• [Pasaje]

━━━━━━

Los últimos versículos del capítulo 3 exhortan al amor y a la santidad, andar que apunta, al fin de cuentas, a la venida de nuestro Señor Jesús con todos sus santos. En el capítulo 4, sobre el cual volveremos, la venida es presentada como el consuelo para el sufrimiento causado por la separación de aquellos que nos han dejado (4:13-18).
Los versículos 8-10 del capítulo 5 presentan la venida del Señor como un estimulante de la vigilancia. Ellos muestran que Dios destinó a los santos a esperar indefectiblemente ese momento glorioso, así se hallen velando o durmiendo, presentes en el cuerpo o ausentes de él.
Por último, el versículo 23 expresa el deseo —y el versículo 24 la certeza— de que el mismo Dios de paz nos santifique por completo y que nuestro ser entero, espíritu, alma y cuerpo, sea guardado irreprensible para la venida de nuestro Señor Jesucristo.

━━━━━━

• [Filas mostradas]

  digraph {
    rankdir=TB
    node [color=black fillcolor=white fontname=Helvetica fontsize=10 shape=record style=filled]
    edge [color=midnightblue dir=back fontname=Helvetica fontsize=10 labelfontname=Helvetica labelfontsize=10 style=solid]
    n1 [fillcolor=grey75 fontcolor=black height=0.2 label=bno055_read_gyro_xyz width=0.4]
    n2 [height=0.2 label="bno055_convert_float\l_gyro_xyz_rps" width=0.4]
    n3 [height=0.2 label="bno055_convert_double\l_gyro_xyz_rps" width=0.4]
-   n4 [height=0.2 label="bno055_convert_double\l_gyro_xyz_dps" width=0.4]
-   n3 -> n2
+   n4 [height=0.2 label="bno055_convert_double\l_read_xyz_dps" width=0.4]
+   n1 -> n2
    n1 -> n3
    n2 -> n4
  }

━━━━━━

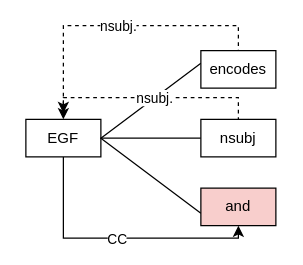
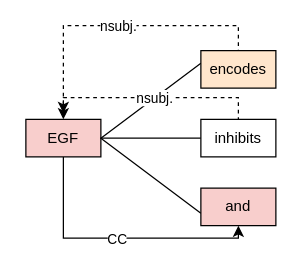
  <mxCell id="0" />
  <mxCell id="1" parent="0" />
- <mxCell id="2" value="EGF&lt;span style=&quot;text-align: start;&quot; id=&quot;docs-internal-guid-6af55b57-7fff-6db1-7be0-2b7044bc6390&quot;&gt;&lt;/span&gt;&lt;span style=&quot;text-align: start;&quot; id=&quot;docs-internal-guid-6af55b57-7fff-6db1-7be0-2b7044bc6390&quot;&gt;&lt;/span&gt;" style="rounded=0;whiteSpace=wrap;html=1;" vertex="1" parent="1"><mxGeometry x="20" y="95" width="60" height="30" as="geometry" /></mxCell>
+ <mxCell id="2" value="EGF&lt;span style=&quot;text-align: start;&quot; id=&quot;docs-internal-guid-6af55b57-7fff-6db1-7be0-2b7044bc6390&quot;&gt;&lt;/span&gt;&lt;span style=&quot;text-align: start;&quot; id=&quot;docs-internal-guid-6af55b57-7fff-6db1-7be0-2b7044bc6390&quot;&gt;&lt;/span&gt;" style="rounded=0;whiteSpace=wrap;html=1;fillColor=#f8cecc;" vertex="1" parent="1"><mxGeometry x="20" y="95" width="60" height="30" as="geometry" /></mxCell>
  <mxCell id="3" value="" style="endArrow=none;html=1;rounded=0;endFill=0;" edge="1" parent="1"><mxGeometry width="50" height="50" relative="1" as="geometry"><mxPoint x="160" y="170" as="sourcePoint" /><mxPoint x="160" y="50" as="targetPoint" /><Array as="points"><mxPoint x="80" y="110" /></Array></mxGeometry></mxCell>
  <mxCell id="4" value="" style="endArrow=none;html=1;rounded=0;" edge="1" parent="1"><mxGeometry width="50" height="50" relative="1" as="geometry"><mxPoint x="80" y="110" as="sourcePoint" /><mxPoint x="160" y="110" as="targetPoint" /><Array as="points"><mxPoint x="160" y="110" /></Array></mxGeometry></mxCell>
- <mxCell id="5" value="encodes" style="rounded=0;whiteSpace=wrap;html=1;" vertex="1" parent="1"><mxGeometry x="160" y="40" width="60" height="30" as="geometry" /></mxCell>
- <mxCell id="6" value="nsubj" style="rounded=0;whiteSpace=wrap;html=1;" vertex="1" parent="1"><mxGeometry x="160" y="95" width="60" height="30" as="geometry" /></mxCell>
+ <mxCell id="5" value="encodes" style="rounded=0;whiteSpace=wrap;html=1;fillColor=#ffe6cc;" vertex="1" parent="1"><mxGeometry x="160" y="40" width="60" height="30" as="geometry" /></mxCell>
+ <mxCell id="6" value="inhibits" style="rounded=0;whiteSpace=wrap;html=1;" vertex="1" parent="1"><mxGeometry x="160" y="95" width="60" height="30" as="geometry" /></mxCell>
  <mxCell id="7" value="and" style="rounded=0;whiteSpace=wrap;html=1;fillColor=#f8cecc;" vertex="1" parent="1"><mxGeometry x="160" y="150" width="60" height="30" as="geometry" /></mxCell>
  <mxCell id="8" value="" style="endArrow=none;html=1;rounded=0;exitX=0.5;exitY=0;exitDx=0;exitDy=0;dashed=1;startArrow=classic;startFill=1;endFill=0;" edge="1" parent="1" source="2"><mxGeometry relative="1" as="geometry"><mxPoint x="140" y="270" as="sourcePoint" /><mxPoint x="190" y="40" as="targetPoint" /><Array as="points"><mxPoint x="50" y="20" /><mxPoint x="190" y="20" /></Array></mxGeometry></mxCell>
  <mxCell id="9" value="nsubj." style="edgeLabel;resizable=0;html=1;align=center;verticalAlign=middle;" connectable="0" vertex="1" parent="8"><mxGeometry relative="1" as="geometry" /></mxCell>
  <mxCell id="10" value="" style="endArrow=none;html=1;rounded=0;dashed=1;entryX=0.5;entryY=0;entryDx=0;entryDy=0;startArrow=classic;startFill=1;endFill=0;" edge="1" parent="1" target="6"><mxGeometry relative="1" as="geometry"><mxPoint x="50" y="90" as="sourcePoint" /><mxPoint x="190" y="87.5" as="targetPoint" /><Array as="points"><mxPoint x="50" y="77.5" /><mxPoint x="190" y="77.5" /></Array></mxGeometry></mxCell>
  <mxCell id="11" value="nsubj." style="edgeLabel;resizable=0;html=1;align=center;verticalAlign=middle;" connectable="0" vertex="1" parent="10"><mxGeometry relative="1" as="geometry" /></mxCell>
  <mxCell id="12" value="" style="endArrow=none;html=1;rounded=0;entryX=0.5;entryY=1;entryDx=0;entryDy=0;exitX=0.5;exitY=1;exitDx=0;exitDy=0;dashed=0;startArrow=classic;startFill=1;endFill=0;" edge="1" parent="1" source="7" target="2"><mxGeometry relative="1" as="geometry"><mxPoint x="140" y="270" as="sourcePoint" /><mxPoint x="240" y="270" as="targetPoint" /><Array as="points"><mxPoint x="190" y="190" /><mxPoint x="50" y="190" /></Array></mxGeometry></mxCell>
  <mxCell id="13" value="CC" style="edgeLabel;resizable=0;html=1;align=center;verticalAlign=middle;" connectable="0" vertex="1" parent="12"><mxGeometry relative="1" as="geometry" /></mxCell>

━━━━━━

Reproduce tal cual el trozo del pasaje sobre la venida del Señor que empieza en "Los últimos versículos" y termina en "nuestro Señor Jesucristo.".

Los últimos versículos del capítulo 3 exhortan al amor y a la santidad, andar que apunta, al fin de cuentas, a la venida de nuestro Señor Jesús con todos sus santos. En el capítulo 4, sobre el cual volveremos, la venida es presentada como el consuelo para el sufrimiento causado por la separación de aquellos que nos han dejado (4:13-18).
Los versículos 8-10 del capítulo 5 presentan la venida del Señor como un estimulante de la vigilancia. Ellos muestran que Dios destinó a los santos a esperar indefectiblemente ese momento glorioso, así se hallen velando o durmiendo, presentes en el cuerpo o ausentes de él.
Por último, el versículo 23 expresa el deseo —y el versículo 24 la certeza— de que el mismo Dios de paz nos santifique por completo y que nuestro ser entero, espíritu, alma y cuerpo, sea guardado irreprensible para la venida de nuestro Señor Jesucristo.